Passage choisi:

=-=-=-=-=

Monsieur le président, monsieur le ministre, monsieur le secrétaire d'État, monsieur le président de la commission, je veux d'abord vous indiquer qu'avec mon avocat, j'ai décidé de porter plainte après les violences commises hier par les CRS contre des manifestants et contre moi-même qui me suis retrouvé à l'hôpital après avoir été matraqué. Il y a des témoins, tout le monde le sait. France 2 a tout filmé, du début jusqu'à la fin, et je souhaite que la chaîne publique puisse communiquer l'ensemble de ces images : chacun pourra ainsi se faire une opinion.
Travailler plus pour gagner moins, voilà en résumé le but de la réforme des retraites de Nicolas Sarkozy et du Gouvernement. Le texte va contraindre les salariés à travailler plus tard et plus longtemps, y compris ceux qui occupent des emplois pénibles, pour, au bout du compte, diminuer leurs pensions de retraite.

=-=-=-=-=

Pouvez-vous poursuivre le discours sur la réforme des retraites au-delà de sa dernière phrase ?

Images avec coordonnées des points clés:

=-=-=-=-=

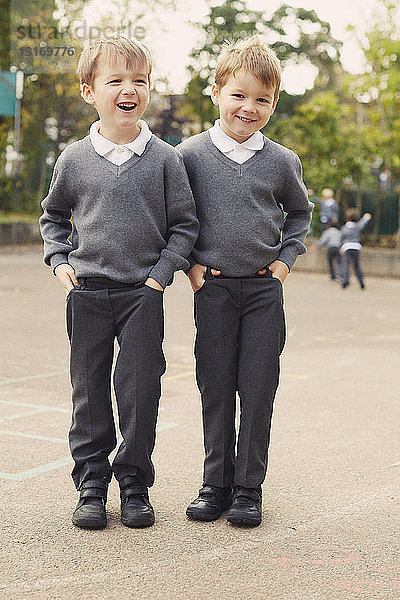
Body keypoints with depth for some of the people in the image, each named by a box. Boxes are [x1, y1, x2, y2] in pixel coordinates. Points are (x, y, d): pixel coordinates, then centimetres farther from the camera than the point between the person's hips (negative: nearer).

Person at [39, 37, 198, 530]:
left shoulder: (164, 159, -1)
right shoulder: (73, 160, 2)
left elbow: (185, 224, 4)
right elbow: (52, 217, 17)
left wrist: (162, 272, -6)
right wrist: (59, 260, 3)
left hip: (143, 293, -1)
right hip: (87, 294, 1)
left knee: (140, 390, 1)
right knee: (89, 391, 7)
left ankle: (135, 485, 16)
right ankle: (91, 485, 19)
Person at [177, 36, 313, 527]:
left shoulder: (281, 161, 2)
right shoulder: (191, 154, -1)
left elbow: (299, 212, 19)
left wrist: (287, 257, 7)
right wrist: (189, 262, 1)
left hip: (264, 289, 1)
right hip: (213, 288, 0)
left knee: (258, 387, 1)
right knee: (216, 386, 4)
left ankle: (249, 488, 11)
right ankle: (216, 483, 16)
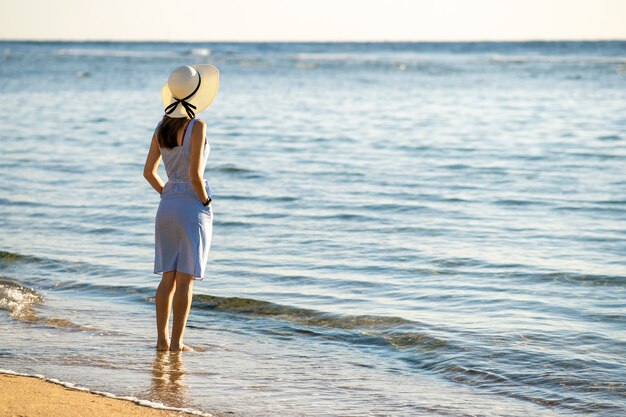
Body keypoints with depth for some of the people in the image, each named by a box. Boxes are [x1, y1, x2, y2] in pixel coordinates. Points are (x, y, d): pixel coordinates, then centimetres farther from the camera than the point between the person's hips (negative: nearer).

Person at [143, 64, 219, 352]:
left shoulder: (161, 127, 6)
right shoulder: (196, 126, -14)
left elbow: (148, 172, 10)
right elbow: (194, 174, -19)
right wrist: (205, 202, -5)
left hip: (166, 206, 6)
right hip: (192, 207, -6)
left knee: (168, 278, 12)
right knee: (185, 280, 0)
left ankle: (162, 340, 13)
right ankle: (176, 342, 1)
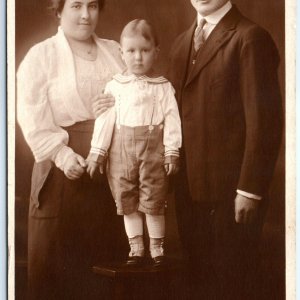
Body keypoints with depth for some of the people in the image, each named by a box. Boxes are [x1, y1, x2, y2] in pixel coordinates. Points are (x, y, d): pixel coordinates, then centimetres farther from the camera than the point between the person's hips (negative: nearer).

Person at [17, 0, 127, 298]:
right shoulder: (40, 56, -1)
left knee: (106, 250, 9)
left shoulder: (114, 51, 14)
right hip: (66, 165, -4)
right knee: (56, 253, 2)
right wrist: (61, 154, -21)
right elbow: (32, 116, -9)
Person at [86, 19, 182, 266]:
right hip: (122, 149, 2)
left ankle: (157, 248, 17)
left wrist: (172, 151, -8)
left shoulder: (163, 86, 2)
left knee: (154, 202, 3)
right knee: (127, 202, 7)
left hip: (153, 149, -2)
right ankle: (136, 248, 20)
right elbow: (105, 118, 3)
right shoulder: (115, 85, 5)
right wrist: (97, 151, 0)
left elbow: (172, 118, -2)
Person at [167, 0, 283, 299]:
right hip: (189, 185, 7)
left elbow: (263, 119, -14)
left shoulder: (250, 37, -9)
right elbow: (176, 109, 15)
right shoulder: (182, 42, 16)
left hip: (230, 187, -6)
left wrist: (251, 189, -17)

=-=-=-=-=

Réponse rédigée:
Officiellement, il s'agit de contraindre les salariés à travailler plus tard : on veut faire passer l'âge légal de départ à la retraite de soixante à soixante-deux ans et l'âge de départ à taux plein de soixante-cinq à soixante-sept ans.
Mais, au-delà de l'âge légal, il y a une question dont personne ne parle, c'est le fait que la réforme veut également faire travailler les salariés plus longtemps : il faudra avoir quarante et une annuités et demie dès 2020 pour toucher une pension complète contre quarante annuités et demie actuellement et quarante et une annuités en 2012. Autrement dit, il s'agit d'une double peine qui consiste à ajouter au recul de l'âge légal l'allongement de la durée des cotisations. On peut toujours partir à soixante ans, mais si l'on ne totalise que trente-cinq annuités, on crève de faim avec sa pension. On est donc obligé de continuer à travailler.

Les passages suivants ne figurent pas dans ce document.